== Task input ==

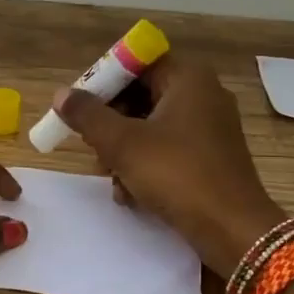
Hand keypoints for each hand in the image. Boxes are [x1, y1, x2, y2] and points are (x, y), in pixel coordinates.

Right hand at [54, 58, 286, 273]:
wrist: (233, 230)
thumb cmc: (176, 175)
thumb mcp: (122, 143)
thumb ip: (87, 115)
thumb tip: (61, 94)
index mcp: (188, 78)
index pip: (136, 63)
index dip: (103, 82)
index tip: (79, 108)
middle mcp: (203, 94)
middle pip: (142, 95)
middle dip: (111, 123)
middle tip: (92, 147)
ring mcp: (211, 127)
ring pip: (151, 126)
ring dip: (123, 151)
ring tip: (112, 178)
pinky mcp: (211, 157)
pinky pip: (168, 149)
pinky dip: (146, 166)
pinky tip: (131, 194)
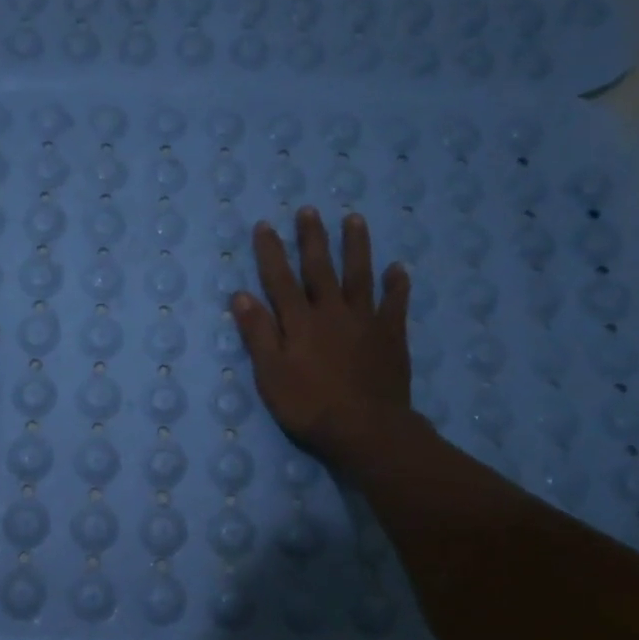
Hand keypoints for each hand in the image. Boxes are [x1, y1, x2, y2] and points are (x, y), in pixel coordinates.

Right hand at [231, 208, 418, 471]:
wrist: (365, 428)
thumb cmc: (309, 405)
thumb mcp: (271, 374)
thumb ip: (258, 334)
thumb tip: (241, 296)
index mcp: (299, 321)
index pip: (280, 279)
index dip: (271, 252)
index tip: (265, 225)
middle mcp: (331, 311)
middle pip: (320, 268)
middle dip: (312, 238)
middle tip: (309, 211)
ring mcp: (365, 321)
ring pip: (359, 275)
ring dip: (355, 247)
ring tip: (354, 220)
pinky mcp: (390, 336)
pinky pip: (395, 304)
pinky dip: (396, 285)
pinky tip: (398, 269)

===

Task prompt >> Output the entries verbatim, skipping images.

Written response >>
Hand keypoints for each hand in the image. Boxes are [x1, y1, x2, y2] and points are (x, y), in pixel coordinates.

Right hand at [54, 58, 286, 273]:
wrist: (233, 230)
thumb cmc: (176, 175)
thumb mcp: (122, 143)
thumb ip: (87, 115)
thumb tip: (61, 94)
index mcp: (188, 78)
index pip: (136, 63)
index dip: (103, 82)
index tip: (79, 108)
middle mcp: (203, 94)
middle pip: (142, 95)
middle dip: (111, 123)
middle tip: (92, 147)
ring mcp: (211, 127)
ring pip: (151, 126)
ring dip: (123, 151)
ring tip: (112, 178)
pinky mcp: (211, 157)
pinky pip: (168, 149)
pinky dip: (146, 166)
pinky tip: (131, 194)
Hand keypoints for each hand in the image. Boxes are [x1, y1, x2, y2] and points are (x, y), in pixel coordinates.

Right hand at [231, 208, 418, 471]:
wrist: (365, 428)
thumb cmc: (309, 405)
thumb mcp: (271, 374)
thumb ip: (258, 334)
thumb tip: (241, 296)
index mcp: (299, 321)
index pip: (280, 279)
index dip: (271, 252)
index tip: (265, 225)
middle mcp: (331, 311)
middle pip: (320, 268)
middle dip: (312, 238)
middle tip: (309, 211)
ring mcp: (365, 321)
ring pip: (359, 275)
ring dip: (355, 247)
ring tip: (354, 220)
pinky mcp: (390, 336)
pinky pip: (395, 304)
pinky dip: (396, 285)
pinky tip: (398, 269)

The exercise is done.